Records supplied -
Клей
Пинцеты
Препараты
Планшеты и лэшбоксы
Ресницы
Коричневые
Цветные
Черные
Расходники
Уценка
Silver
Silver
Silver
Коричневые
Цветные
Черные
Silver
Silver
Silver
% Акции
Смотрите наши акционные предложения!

Task to complete - Return the whole listing, keeping each word as it stands.

Written answer -
Клей
Пинцеты
Препараты
Планшеты и лэшбоксы
Ресницы
Коричневые
Цветные
Черные
Расходники
Уценка
Silver
Silver
Silver
Коричневые
Цветные
Черные
Silver
Silver
Silver
% Акции
Смотрите наши акционные предложения!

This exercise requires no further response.